§ **TASKS TO PERFORM**:
• A. Please repeat the stretch of the earnings call transcript from "In terms of" through "you are asking..".
• B. Pick up the earnings call transcript after its last sentence and carry it forward.

And we expected the combination of the slower brick-and-motor malls/department store sales growth in China against the improvement in our e-com business is going to allow us to be relatively flat. Again that market will be very large -- will continue to be very large for the company. And we will return growth I think in another short period of time. .
Okay. Got it. And then maybe if we can switch to a different part of the world. In the Europe region, it seems like sales are accelerating. I know there is a lot of FX there and some timing shipments and all that. But it seems like you've made some changes and things are getting better.
Can you talk in a little bit more detail about what changes are working and exactly what you are doing different that is helping you see that accelerating sales growth rate?.
Certainly, well, it is all about having the right people in place in these businesses. And we made a change about 18 months ago, installed a new general manager in Europe. His name is Franco Fogliato. He is a very focused guy; he has been in our business, the apparel business for probably 20 years in Europe.
And he has taken a very pragmatic approach to the investments that the company is continue to make, focusing on narrow range of market, kind of narrow range of high volume retail customers.
So those investments in time and people in those various markets have started to yield results and our expectation is that, we will start reaping rewards of all the work that we have put into Europe over the last call 20 years quite soon.
So it is just another example of having a balance sheet where you can really approach problem geography with confidence that we can invest with the right people and place and make it work. So our European footwear business is growing much faster than our apparel business. We think there is a bigger opportunity in apparel.
We just have to again reap rewards of the good people we added there..
Got it. And then maybe if I can get one last in. Talking about using the balance sheet and being able to invest. DTC in the US has been a great driver.
Can you kind of break down the growth by what new stores contributed versus kind of same stores versus e-commerce and then talk about like where you see the store count going by the end of this year?.
Yes, again, we are really focused on being a wholesale company and so we don't really sending those metrics as it relates to how typical retail it would be measured. I think we have talked a bit about our store growth plans and --.
Yes. So we will add about -- we will add 14 new stores in North America this year including a couple in Canada one branded store and one outlet. .
Thank you. The next question is from Andrew Burns of D.A. Davidson. Please go ahead..
Thanks. Good afternoon.
In terms of just following question on the Europe strength, is it possible to quantify the benefit in first quarter from that timing of shipments? Was it half the growth or more or less?.
I mean you are talking about accelerating the shipments out of Q2 and Q1. .
So, Andrew, just to make sure I understand your question the timing shipments we got few of those scenarios happening here so that was the $14 million of shipments that went in Q1 of last year to get in front of the ERP. And the timing of shipment issue this year is really talking about the distributor business from Q2 shifting into Q3.
So I wanted to be clear on the question you are asking..
I think you -- I was referring to the distributor shipment 2Q. I thought there was a Q1 benefit. So I think I just misheard there. The follow-up question --.

Data records:

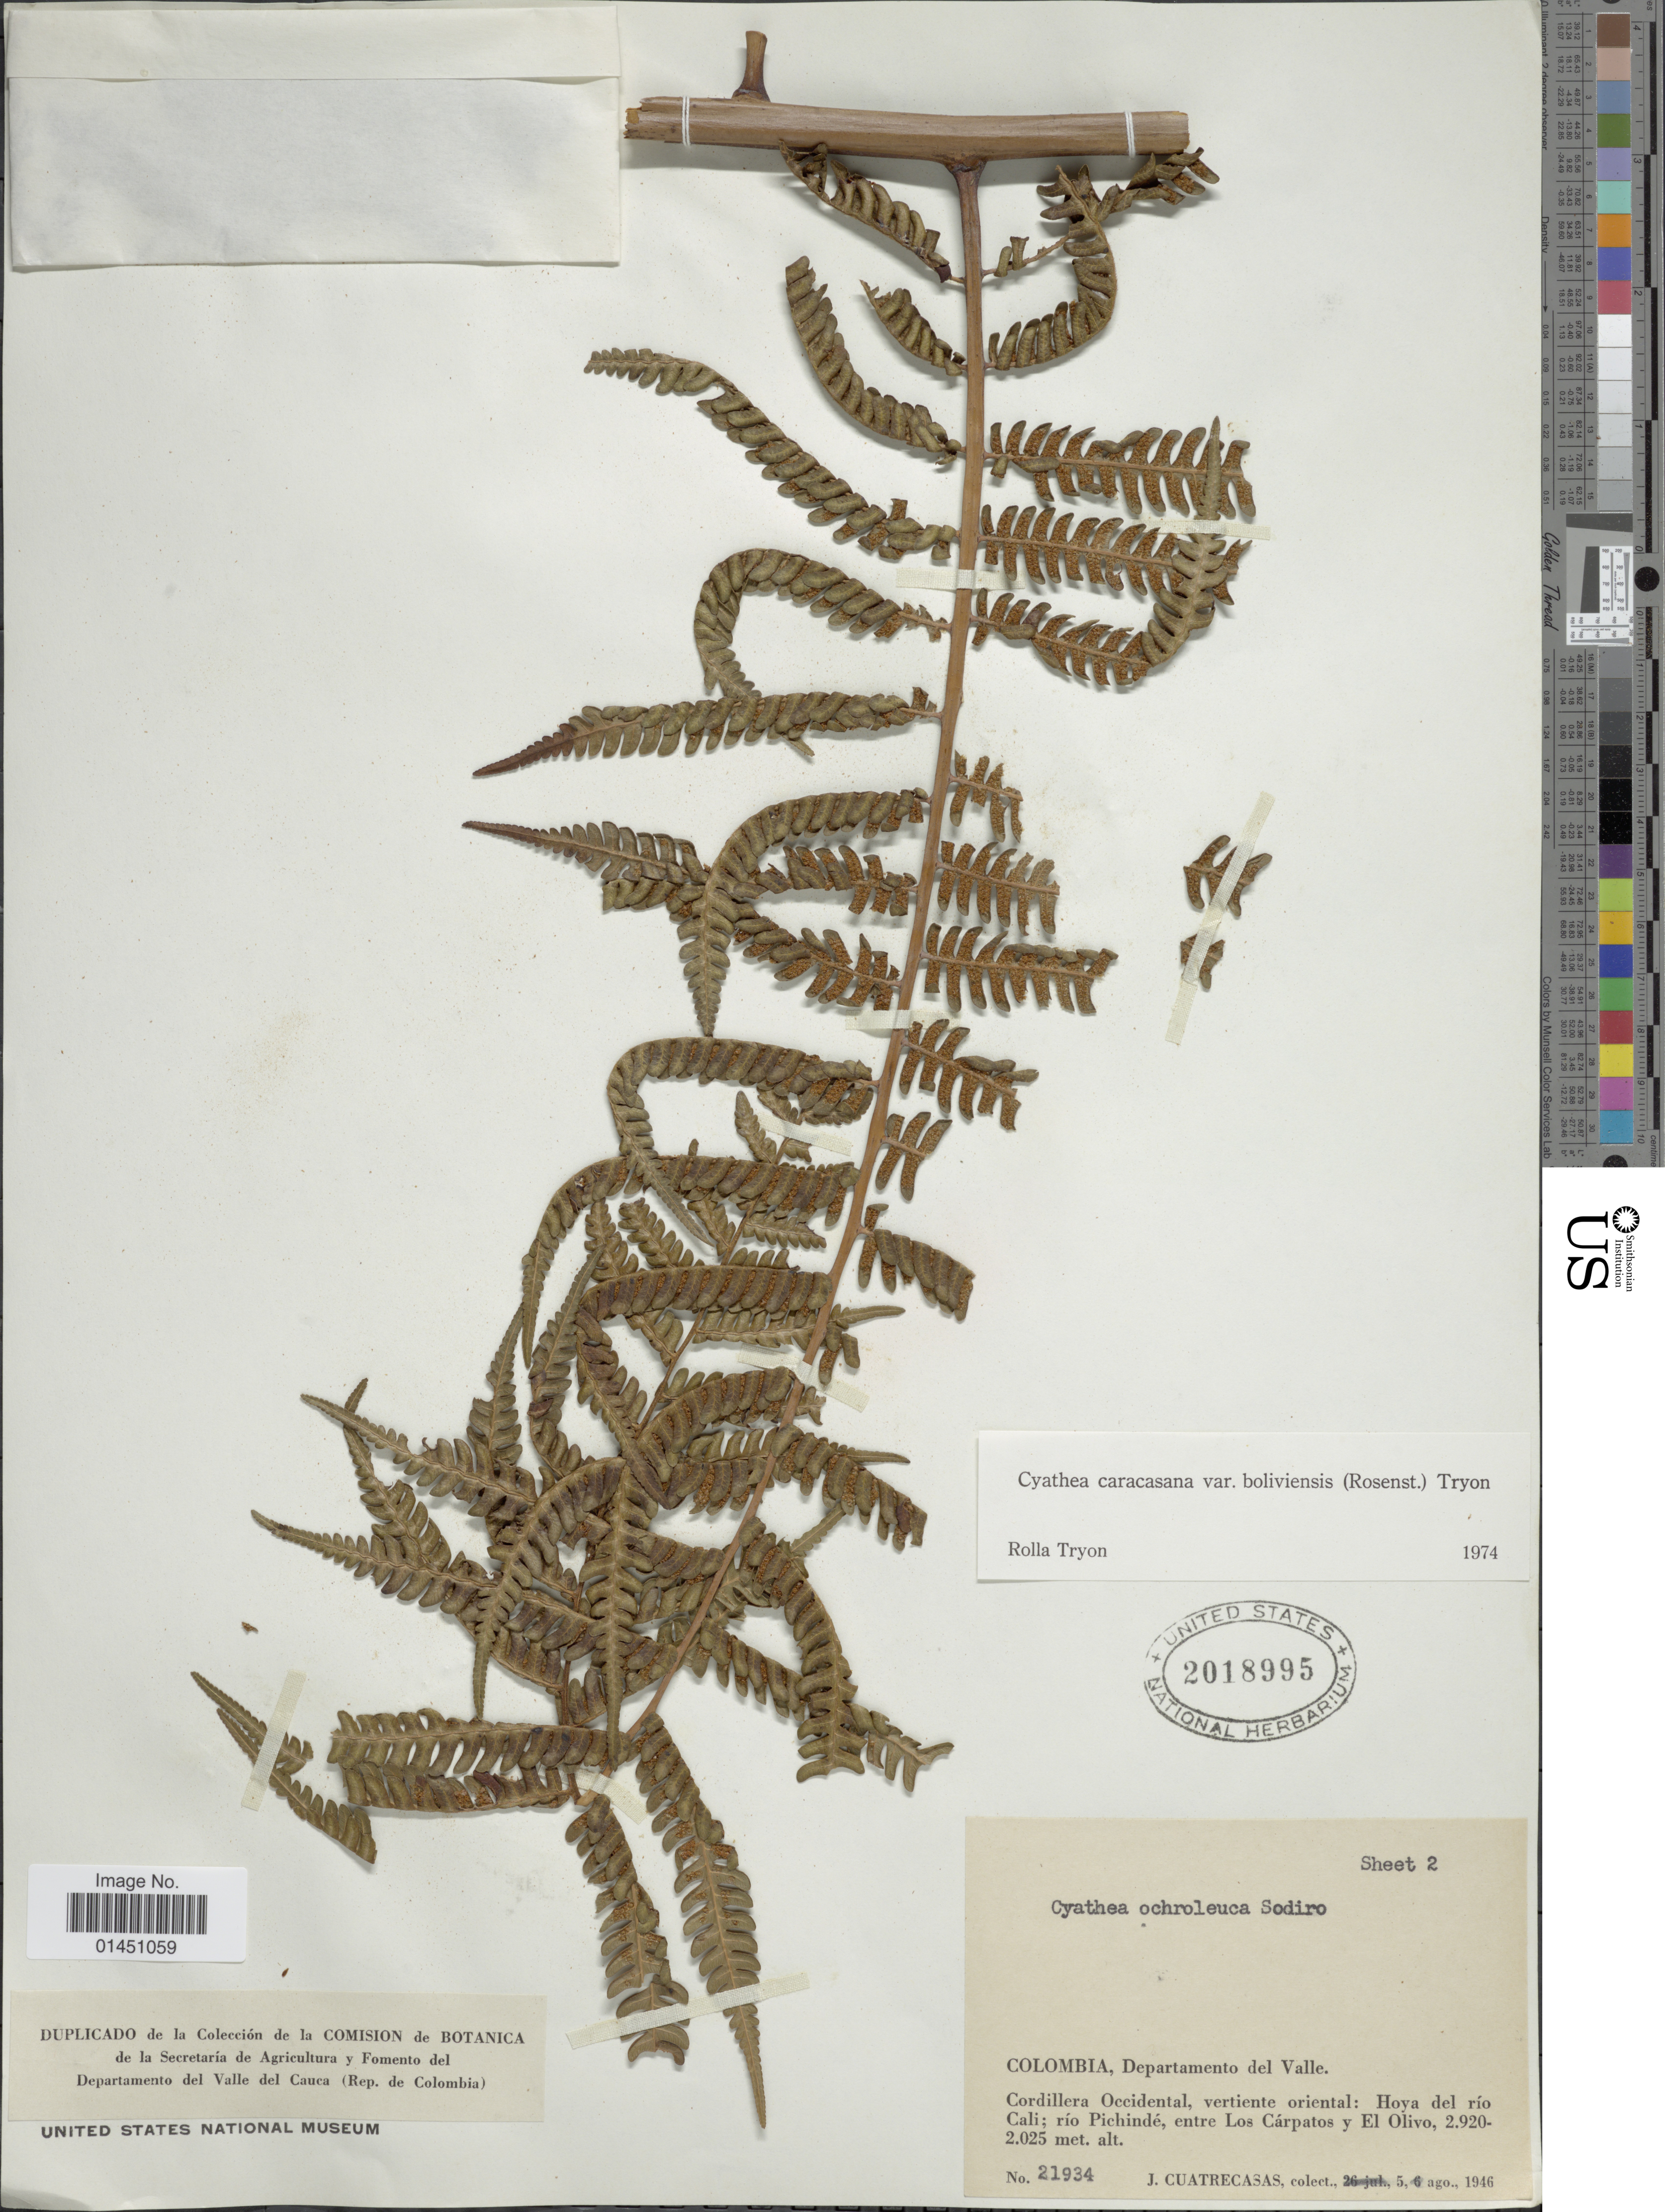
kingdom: Plantae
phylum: Tracheophyta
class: Polypodiopsida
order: Cyatheales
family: Cyatheaceae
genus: Cyathea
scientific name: Cyathea caracasana var. boliviensis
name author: (Rosenst.) R.M. Tryon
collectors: J. Cuatrecasas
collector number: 21934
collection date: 1946-08-05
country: Colombia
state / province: Valle del Cauca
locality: Departamento del Valle, Cordiller Occidental, vertiente oriental: Hoya del rio Calil rio Pichinde, entre Los Carpatos y El Olivo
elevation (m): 2025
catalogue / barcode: US 2018995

§ **ANSWERS BY TASK**:
• A.
In terms of just following question on the Europe strength, is it possible to quantify the benefit in first quarter from that timing of shipments? Was it half the growth or more or less?.
I mean you are talking about accelerating the shipments out of Q2 and Q1. .
So, Andrew, just to make sure I understand your question the timing shipments we got few of those scenarios happening here so that was the $14 million of shipments that went in Q1 of last year to get in front of the ERP. And the timing of shipment issue this year is really talking about the distributor business from Q2 shifting into Q3.
So I wanted to be clear on the question you are asking..

• B.
So maybe so just let me jump in here real quick. So there was -- we did ship a higher percentage of -- between December and January, we did have a Q1 benefit to some degree as well as it relates to spring this year.
And that was really -- and we pull very small amount from Q2 into Q1 of the distributor business to get in front of the ERP implementation but that was very minor..
Very small. Okay, thanks. And then in terms of the strength in footwear in Europe, are there any takeaways that are quickly applicable to the US market where I know the trends are improving there. But to accelerate footwear growth in the US..
Well, obviously Sorel at this point is virtually 100% footwear. So that the big improvement in US Americas, it is a function just a real business. But we also had a very important winter footwear women's products into the Columbia brand called the Mix which was very successful in North America this last year.
And then lastly the footwear product that selling so well in Europe called the Redman, we've also had good placement in the US as well. So these high volume footwear products tend to be much more global than maybe the apparel products. .
Great. Thanks. And then the strength in spring product sell-through in the US set up double digit. It sounded like it was very broad strength across a channel and product category. But any additional color in terms of standout product categories or innovation platforms that really are driving that sell-through would be helpful. Thanks..
It is -- it was very broad in terms of its impact across channels. Yes, we can point it to the PFG product the performance fishing gear which is for us strong spring performance and it is highly differentiating, so our competitive, it is typically known for outerwear, don't have spring businesses of any scale.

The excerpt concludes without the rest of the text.